**Source extract:**
....................

# Spring Valley... a stroll down memory lane



## mrfishohio (Apr 5, 2004)

When we moved to Ohio in 1966 we used to go to Spring Valley to fish. Ceasar's Creek wasn't begun yet, it was still farmland as far as I know. 
Used to go to the shootng range & there was public hunting grounds at Spring Valley. The lake was about 15' deep and you could camp right there near the parking lot. The bike trail today was still an active railroad track. The little store had food and a swimming pool close by you could pay to swim in. There was a hand pump in the campground to get your water from. I seem to recall a shack of sorts on a peninsula that ran diagonal into the lake with boat or canoe rentals, maybe bait too. I think (not sure). The lake was drained around 1969(?) because I know I was 16 & driving then, or maybe just rode with someone. Here's some pictures I took back on 3-6-2000 which happens to be my birthday too. It was a nice warm day.

....................

Dataset entries
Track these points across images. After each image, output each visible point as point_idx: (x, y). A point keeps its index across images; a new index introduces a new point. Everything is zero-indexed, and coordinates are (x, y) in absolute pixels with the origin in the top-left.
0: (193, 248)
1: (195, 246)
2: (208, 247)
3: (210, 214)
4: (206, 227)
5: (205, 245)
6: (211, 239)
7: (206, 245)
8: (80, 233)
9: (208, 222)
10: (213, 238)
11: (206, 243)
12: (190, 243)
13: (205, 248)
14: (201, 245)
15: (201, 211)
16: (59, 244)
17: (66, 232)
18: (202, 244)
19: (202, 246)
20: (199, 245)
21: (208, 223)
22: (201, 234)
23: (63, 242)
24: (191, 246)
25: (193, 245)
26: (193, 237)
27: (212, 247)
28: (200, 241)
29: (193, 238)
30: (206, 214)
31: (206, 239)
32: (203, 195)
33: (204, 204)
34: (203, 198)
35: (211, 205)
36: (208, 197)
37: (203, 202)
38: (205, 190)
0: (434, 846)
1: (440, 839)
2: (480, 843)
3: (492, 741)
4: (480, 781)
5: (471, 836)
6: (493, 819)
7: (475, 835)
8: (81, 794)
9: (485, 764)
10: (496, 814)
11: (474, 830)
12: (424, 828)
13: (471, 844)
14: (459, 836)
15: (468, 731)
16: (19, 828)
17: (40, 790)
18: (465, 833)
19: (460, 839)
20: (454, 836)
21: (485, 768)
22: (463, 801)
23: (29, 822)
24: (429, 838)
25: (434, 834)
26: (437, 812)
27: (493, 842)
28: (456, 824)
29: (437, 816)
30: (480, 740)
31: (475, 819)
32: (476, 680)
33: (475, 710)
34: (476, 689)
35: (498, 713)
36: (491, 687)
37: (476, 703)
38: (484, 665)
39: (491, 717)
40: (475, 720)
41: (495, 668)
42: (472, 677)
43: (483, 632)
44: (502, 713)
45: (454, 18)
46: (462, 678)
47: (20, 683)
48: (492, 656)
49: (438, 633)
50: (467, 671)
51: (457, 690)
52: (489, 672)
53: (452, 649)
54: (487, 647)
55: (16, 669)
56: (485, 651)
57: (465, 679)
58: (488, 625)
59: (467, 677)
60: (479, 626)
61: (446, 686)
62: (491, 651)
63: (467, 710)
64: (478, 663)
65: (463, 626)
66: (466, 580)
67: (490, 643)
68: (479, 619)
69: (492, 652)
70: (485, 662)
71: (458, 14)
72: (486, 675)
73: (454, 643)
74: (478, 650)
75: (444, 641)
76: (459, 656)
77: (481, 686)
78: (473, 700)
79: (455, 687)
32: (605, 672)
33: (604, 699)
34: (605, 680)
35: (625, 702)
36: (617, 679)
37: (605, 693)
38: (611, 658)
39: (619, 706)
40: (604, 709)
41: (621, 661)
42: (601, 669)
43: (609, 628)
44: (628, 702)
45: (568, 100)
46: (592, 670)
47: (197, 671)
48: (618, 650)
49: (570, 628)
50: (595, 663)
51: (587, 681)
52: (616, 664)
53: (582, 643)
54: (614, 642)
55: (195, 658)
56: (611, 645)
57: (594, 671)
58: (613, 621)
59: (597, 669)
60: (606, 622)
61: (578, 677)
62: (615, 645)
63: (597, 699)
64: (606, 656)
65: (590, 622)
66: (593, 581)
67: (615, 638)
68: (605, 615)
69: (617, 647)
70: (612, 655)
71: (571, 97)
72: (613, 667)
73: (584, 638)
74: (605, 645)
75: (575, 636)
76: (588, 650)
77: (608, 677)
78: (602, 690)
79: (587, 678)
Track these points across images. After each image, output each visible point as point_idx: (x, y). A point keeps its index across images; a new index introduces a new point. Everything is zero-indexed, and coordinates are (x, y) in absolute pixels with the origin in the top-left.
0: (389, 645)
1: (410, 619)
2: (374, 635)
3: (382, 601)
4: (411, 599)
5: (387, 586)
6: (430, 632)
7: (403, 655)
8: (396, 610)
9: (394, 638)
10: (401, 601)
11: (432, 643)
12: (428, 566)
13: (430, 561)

....................

**Work instructions:**
1. In the Spring Valley post, how deep was the lake?
2. Carry the Spring Valley post forward from its final sentence.
You can leave the listing aside.

**Answers for the exercise:**
1. About 15 feet deep.

2.
The Little Miami River runs behind this West side of the lake. I think those old stumps were part of the peninsula.


----------



## mrfishohio (Apr 5, 2004)

Here's the old store...restaurant. You could eat in, breakfast, lunch, etc & get ice cream from an old freezer.








Here's the old water pump, the campground is grown over now with sapplings & trees.  








Here's where the overflow stream from Spring Valley meets the Little Miami River- just to the right, that point there is the point of it, this shot is from below the creek, after crossing the bridge.


----------



## mrfishohio (Apr 5, 2004)

Here's more shots of the Little Miami River behind Spring Valley Lake/Marsh  









This is above the overflow creek, looking at the rapids.










You can feel the rapids in this shot.


----------



## mrfishohio (Apr 5, 2004)

This one was titled "best" so I guess it was my favorite of the bunch. the rocks running out are below the overflow creek. I took some of the above pictures standing on those rocks.










A rare photo of the photographer off the timer, maybe the first time I used the timer on my Maveca fd-81 camera.  Alos happened to be my 48th birthday.


----------



## Bassnpro1 (Apr 6, 2004)

awesome, thanks for the pics!


----------



## TheKing (Apr 15, 2004)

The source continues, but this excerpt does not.